Figure 2.

Mechanism of ROS production and neutralization in eukaryotic cells. Redox homeostasis of eukaryotic cell is presented. ROS are generated in the cell by enzymatic systems which include endothelial NOS, cyclooxygenase (COX), xanthine oxidase (XOD), P450 enzymes and mitochondrial ETC. eNOS is involved in the generation of O₂^•- and its transformation into ONOO^- with the participation of NO^•. COX, XOD and P450 enzymes also generate peroxide anion. In the VI complex of OXPHOS, a sequential univalent reduction of O₂ occurs, which during the exchange of 4 electrons is reduced to H₂O. However, about 5% of O₂ is transformed to H₂O₂ in a process of electron leakage when only 2 electron reduction occurs.

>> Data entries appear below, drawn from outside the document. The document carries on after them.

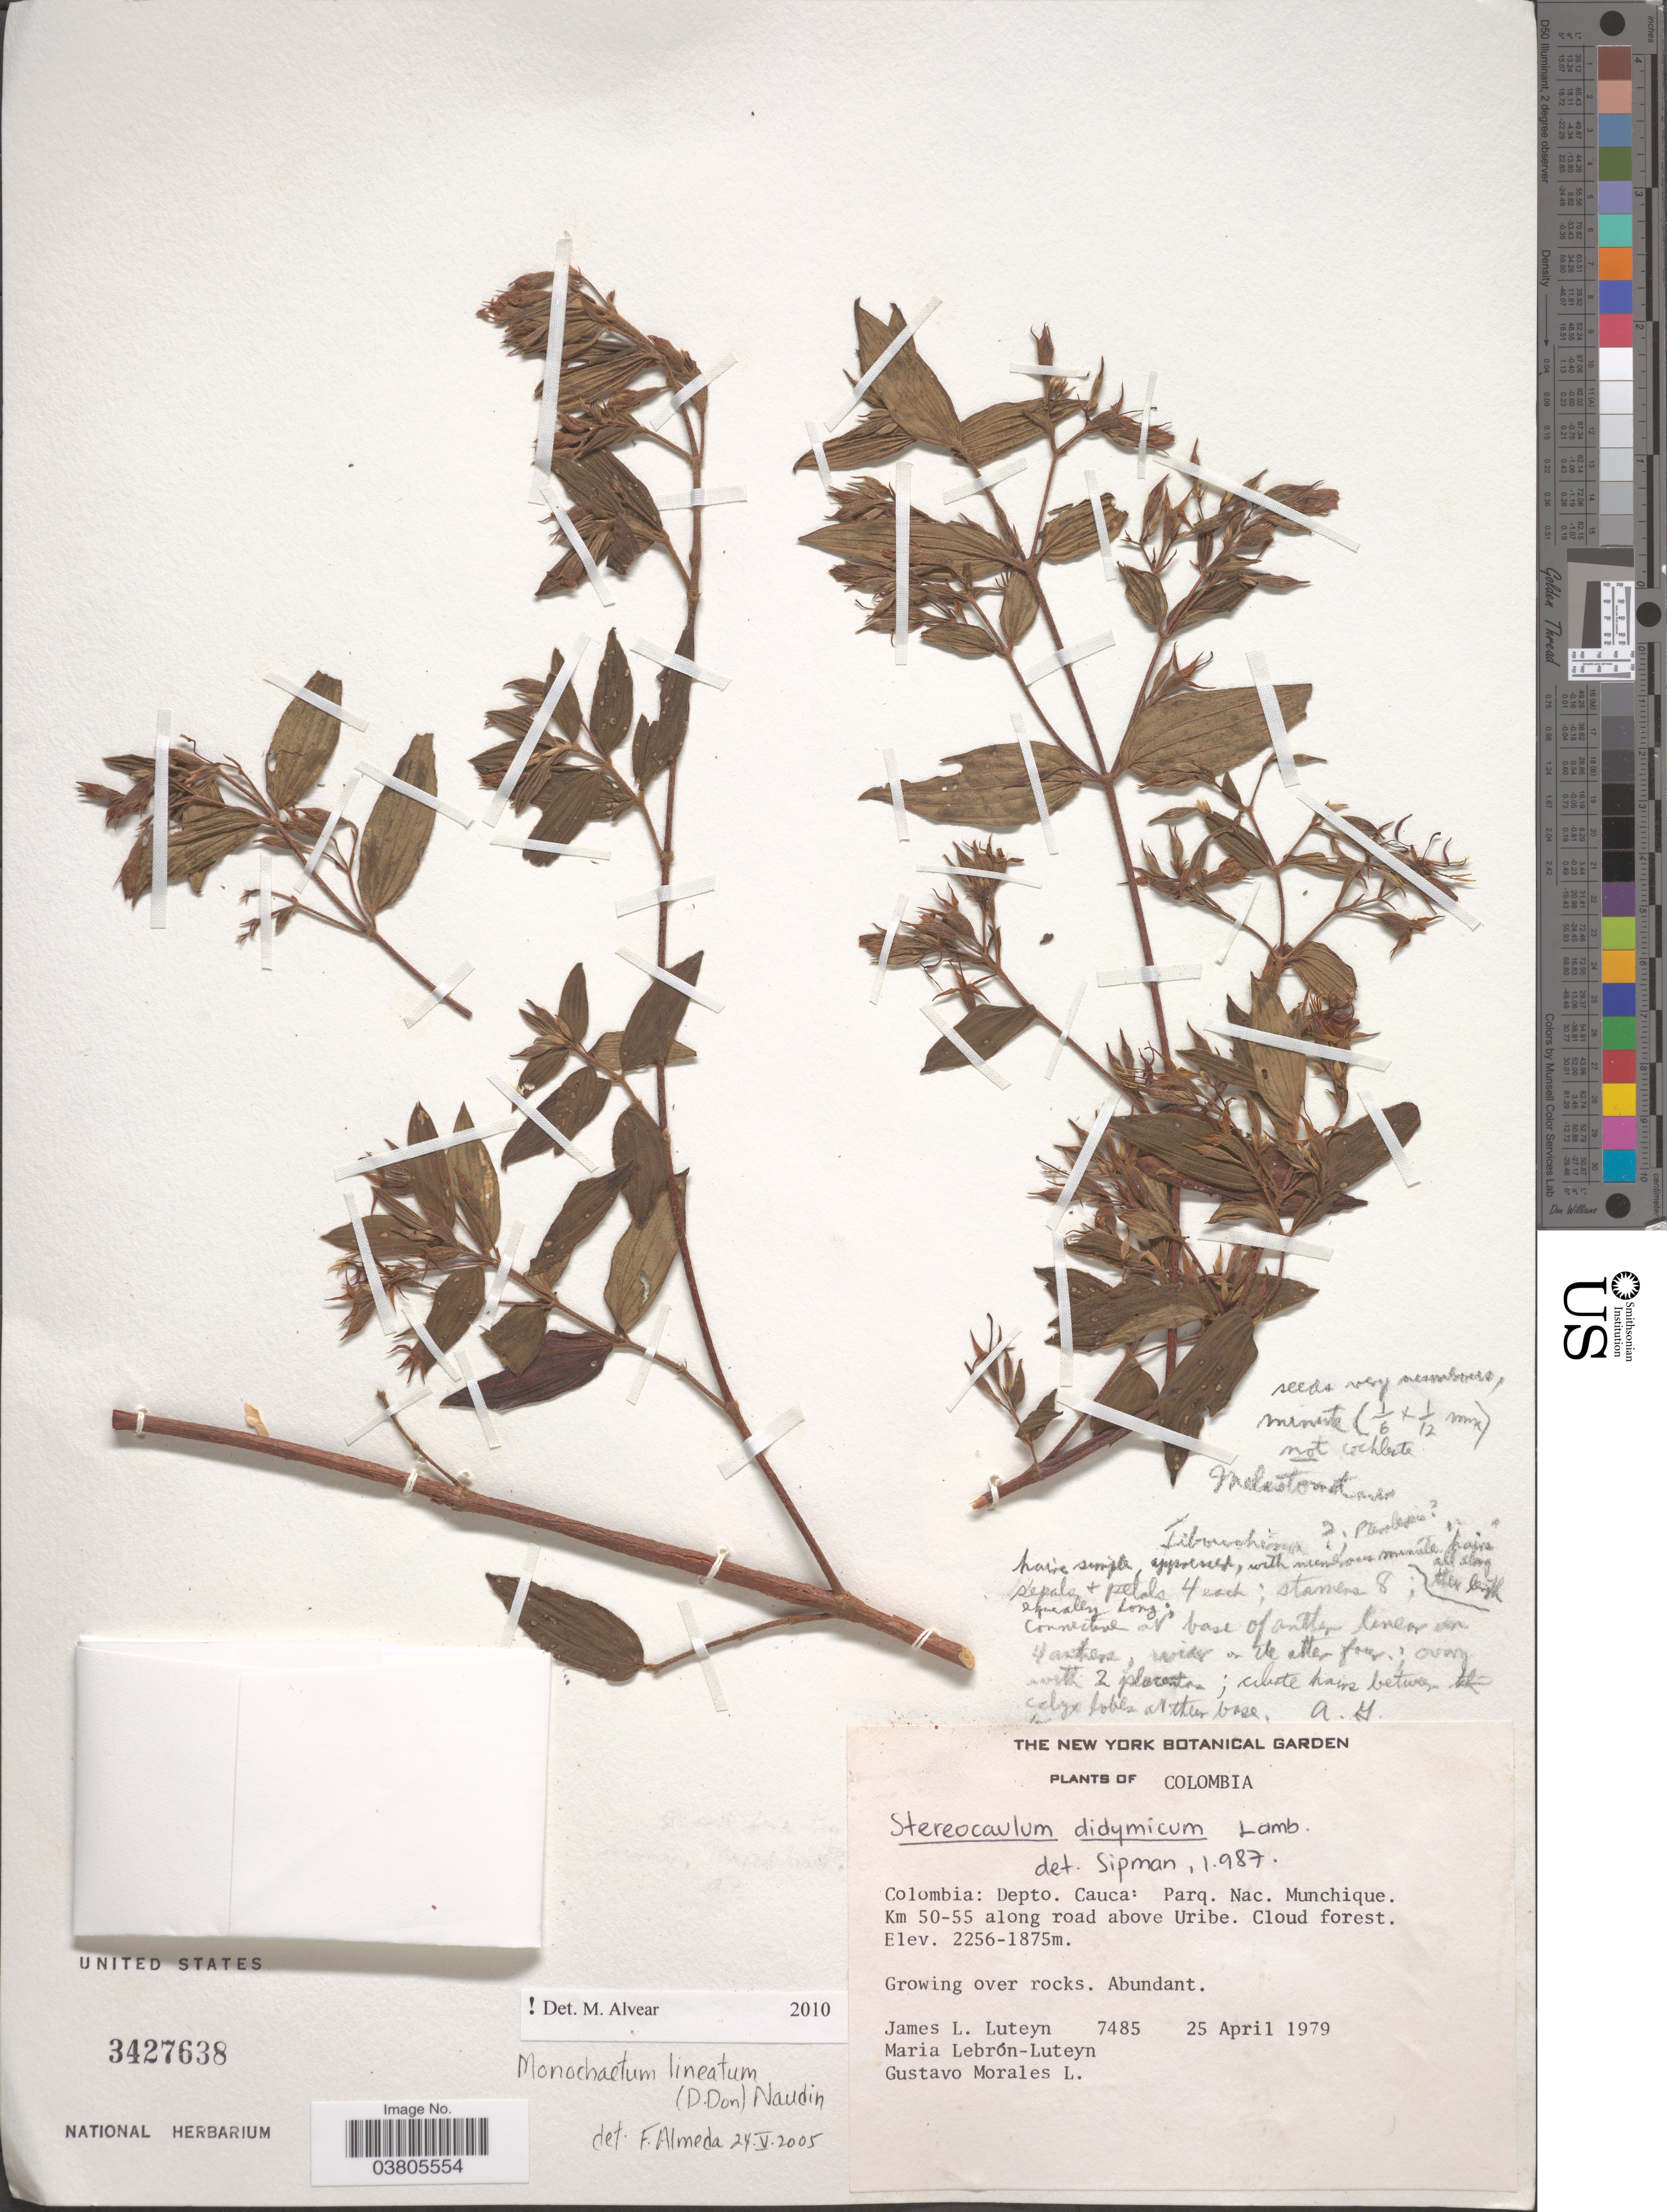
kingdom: Plantae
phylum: Tracheophyta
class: Magnoliopsida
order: Myrtales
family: Melastomataceae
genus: Monochaetum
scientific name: Monochaetum lineatum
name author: (D. Don) Naudin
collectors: J. L. Luteyn, M. L. Lebrón-Luteyn & G. Morales L.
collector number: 7485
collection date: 1979-04-25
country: Colombia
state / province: Cauca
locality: Depto. Cauca: Parq. Nac. Munchique. km 50-55 along road above Uribe.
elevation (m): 1875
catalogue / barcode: US 3427638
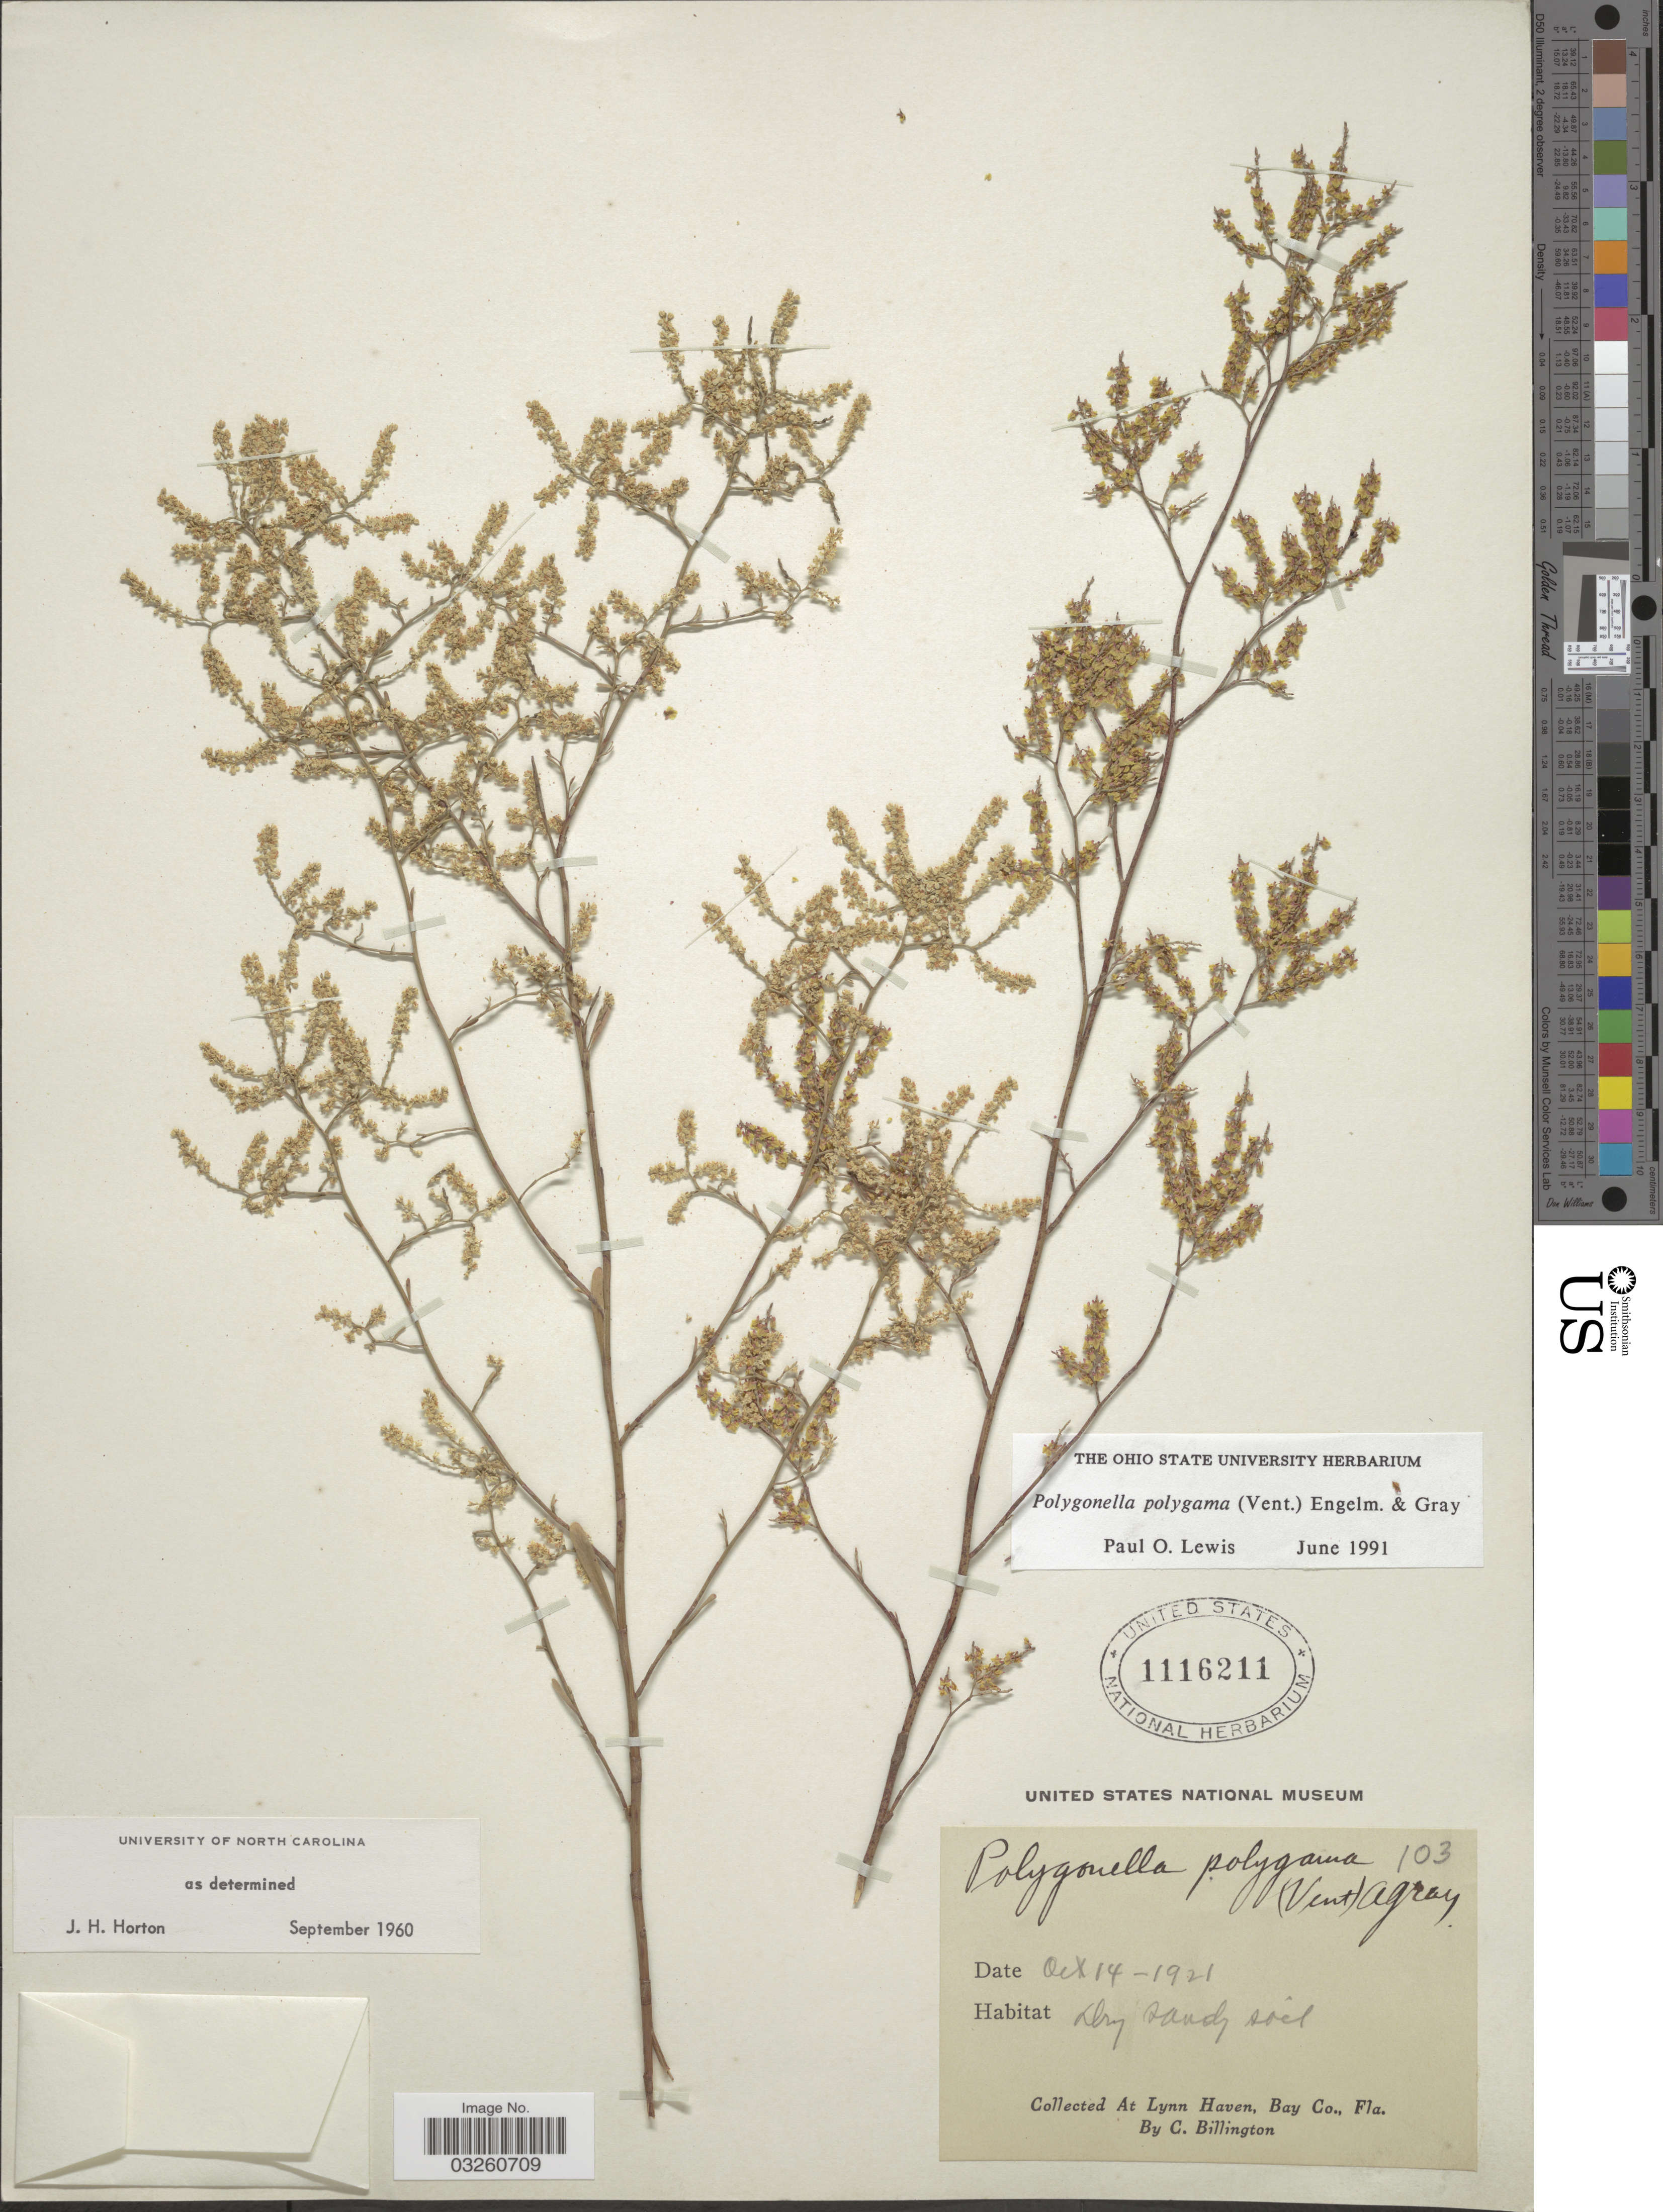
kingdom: Plantae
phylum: Tracheophyta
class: Magnoliopsida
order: Caryophyllales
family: Polygonaceae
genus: Polygonella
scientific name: Polygonella polygama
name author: (Vent.) Engelm. & A. Gray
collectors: C. Billington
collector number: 103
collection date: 1921-10-14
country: United States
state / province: Florida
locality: At Lynn Haven, Bay Co.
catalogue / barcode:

Moreover, extracellular H₂O₂ may enter the cell through membrane transporters e.g. aquaporins (AQP). H₂O₂ in specific conditions is transformed to ^•OH through Fenton reactions. ^•OH is highly reactive and potentially mutagenic to the cell. Antioxidant defense systems include SOD, TRX, GPX, PRX and chemical antioxidants (e.g. vitamins (C, A, E), β-carotene, GSH). Chemical antioxidants inhibit reaction cascades of ROS formation. Enzymatic antioxidants transform ROS into inactive molecules, e.g. H₂O. GSH is treated as a non-enzymatic antioxidant as it is a substrate for the GPX. It reduces H₂O₂ and oxidizes GSH to form glutathione disulfide (GSSG). GSSG is then reduced to GSH by GR. CAT reduces H₂O₂ directly to H₂O. PRX is another enzyme reducing reactive H₂O₂ molecules. PRX becomes its oxidized form (ox-PRX), reducing H₂O₂ to H₂O. PRX is regenerated by TRX which becomes oxidized in this process (ox-TRX).